◆ Complete the following:
1. Decide whether each statement below agrees with the passage on x-ray food inspection. (a) X-ray inspection machines carry out three main functions. (b) The image has uniform brightness whatever the density of the scanned objects. (c) Objects can be monitored continuously as they pass through the x-ray field. For each, answer yes or no and quote the deciding words from the passage.
2. Continue the passage on x-ray food inspection, beginning after its last line, the heading "How Are X-Rays Produced?"

◆ Document segment:
◇ ◇ ◇
When the public purchases food off the supermarket shelf, they expect it, among other things, to be safe to consume. X-ray detection in food processing can be instrumental in improving product quality and food safety while reducing the risks of product recalls, reputational damage, and expensive lawsuits.
This article explores x-ray food inspection processes and capabilities and outlines what to look for in an x-ray system.
How Do X-Ray Inspection Machines Work?
In general, x-ray inspection machines perform three main functions:
- Create x-rays
- Detect contaminants via a sensor
- Process and report the data using high-speed computing
The process of x-ray inspection in food involves an x-ray beam directed toward the material or object being inspected; it interacts with the object and forms an image. The image is a representation of the package’s internal structure, and there will be variations in brightness, depending on the density of the objects being scanned.
X-ray food inspection technology allows for real-time inspection so that there can be continuous monitoring of objects as they move through the x-ray field.
How Are X-Rays Produced?
◇ ◇ ◇
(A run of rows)
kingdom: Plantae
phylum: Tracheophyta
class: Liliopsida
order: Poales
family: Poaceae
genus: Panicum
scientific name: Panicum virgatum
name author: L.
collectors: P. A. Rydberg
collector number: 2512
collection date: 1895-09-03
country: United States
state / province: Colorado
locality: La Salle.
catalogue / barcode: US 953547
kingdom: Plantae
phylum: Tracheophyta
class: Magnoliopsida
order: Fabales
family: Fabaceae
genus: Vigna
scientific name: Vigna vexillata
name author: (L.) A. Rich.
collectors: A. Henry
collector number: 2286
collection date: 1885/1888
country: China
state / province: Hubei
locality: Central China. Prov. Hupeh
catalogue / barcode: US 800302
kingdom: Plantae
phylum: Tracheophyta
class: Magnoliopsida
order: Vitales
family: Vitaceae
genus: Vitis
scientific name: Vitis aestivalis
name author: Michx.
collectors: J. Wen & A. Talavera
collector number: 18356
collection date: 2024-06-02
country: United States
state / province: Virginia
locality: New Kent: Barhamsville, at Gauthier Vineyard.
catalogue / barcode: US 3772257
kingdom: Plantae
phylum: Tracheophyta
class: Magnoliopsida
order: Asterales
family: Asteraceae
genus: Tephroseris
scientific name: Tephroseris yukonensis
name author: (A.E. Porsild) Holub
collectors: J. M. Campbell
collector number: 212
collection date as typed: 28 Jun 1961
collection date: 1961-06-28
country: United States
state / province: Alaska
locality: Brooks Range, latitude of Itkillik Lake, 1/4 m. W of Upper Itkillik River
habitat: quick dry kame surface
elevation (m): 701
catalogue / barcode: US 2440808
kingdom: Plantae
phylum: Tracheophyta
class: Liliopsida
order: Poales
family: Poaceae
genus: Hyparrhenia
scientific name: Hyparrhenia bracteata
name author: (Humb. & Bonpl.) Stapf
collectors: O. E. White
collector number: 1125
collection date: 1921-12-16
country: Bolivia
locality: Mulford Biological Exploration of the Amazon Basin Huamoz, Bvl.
◇ ◇ ◇
◆ Answers to the exercise:
1.
(a) Yes: "x-ray inspection machines perform three main functions"
(b) No: "there will be variations in brightness, depending on the density of the objects being scanned"
(c) Yes: "there can be continuous monitoring of objects as they move through the x-ray field"

2.
X-rays are a form of electromagnetic radiation in which the images are created by causing high-energy electrons to interact with matter. The image is taken by way of a glass tube that has two distinct parts:
- A cathode is a negatively charged electrode on one end of the x-ray tube.
- An anode is a positively charged electrode positioned on the other end of the tube. It is often made of tungsten, a material that can withstand high temperatures.
As the cathode is heated, the electrons move toward the anode. Upon contact, they interact to create x-ray images. It is the collision of the electrons that causes electrons with higher energy to fill “vacant” positions, creating the classic x-ray images that you see.
X-Ray Inspection Machine Recognition System
The difference in densities is what causes x-ray images to be recognizable as the bodies or objects that the rays pass through.
The way it works is that when the rays penetrate an object, energy becomes lost as the rays exert effort to pass through. These denser objects are contaminants that are recognized by a high-speed computer system that has the capability to perform thousands of scans per second, resulting in a darker shade of gray when a contaminant is detected.
From there, machines can analyze the data to form a conclusion. Human intervention may also be instrumental in performing advanced data analysis as well as performing essential visual recognition tasks.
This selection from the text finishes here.